## Assignment:
The whole listing below should be retyped exactly, without any images.

## Listed records:
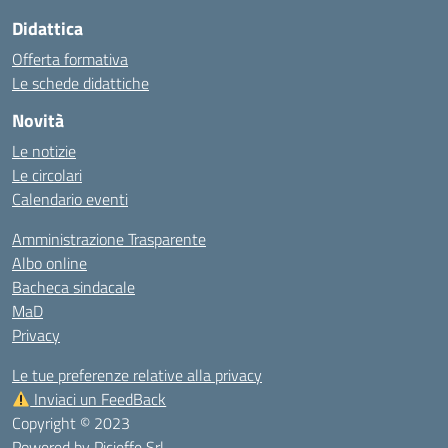
Didattica
Offerta formativa
Le schede didattiche
Novità
Le notizie
Le circolari
Calendario eventi
Amministrazione Trasparente
Albo online
Bacheca sindacale
MaD
Privacy
Le tue preferenze relative alla privacy
Inviaci un FeedBack
Copyright © 2023
Powered by
Picieffe Srl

## Output below:
Didattica
Offerta formativa
Le schede didattiche
Novità
Le notizie
Le circolari
Calendario eventi
Amministrazione Trasparente
Albo online
Bacheca sindacale
MaD
Privacy
Le tue preferenze relative alla privacy
Inviaci un FeedBack
Copyright © 2023
Powered by
Picieffe Srl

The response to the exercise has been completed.